Readmissions are a thorn in the financial sides of many healthcare organizations. The federal government penalizes hospitals with high 30-day readmission rates by withholding reimbursement, giving facilities an incentive to keep patients out of the hospital.
New research published in the Journal of Post-Acute and Long-Term Care Medicine shows that about one quarter of heart failure patients who move from a hospital to a skilled nursing facility and then to their home are readmitted to the hospital at some point, negatively impacting reimbursement.
Because of that, better SNF-to-home transitions are needed, both for the physical health of the patient and the fiscal health of the organization.

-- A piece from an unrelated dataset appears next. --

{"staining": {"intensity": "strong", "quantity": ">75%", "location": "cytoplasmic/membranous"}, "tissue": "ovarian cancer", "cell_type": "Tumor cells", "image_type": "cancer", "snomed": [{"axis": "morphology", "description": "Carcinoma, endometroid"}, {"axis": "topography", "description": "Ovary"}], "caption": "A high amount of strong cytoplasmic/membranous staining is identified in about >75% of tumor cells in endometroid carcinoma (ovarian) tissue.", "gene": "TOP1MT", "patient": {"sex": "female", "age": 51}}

In addition to the high rate of readmissions linked to SNF-to-home transitions, the research found the readmission risk was highest in the first two days after discharge from the nursing facility. The longer the stay in the SNF, the more likely the readmission risk declined.
The next step is to examine the SNF-to-home transition, which is likely important due to the complicated nature of heart failure patients in particular, especially when compared to the overall Medicare population.
A comprehensive discharge planning process is needed because, during an SNF stay, adjustments are often made to medications, diets are tweaked and lab tests perform, all of which would benefit from some follow-up post-discharge.
SNF discharge procedures should mirror hospital best practices, researchers said. Medical reconciliation and a discharge summary describing the hospital stay are important components of a solid discharge plan, and SNFs should mirror those, according to the study.
Many strategies have emerged that are designed to put a dent in 30-day readmission rates. A new program designed to help heart attack patients with the transition from hospital to outpatient care can reduce readmissions and deaths and increase the number of patients keeping follow-up appointments, for example.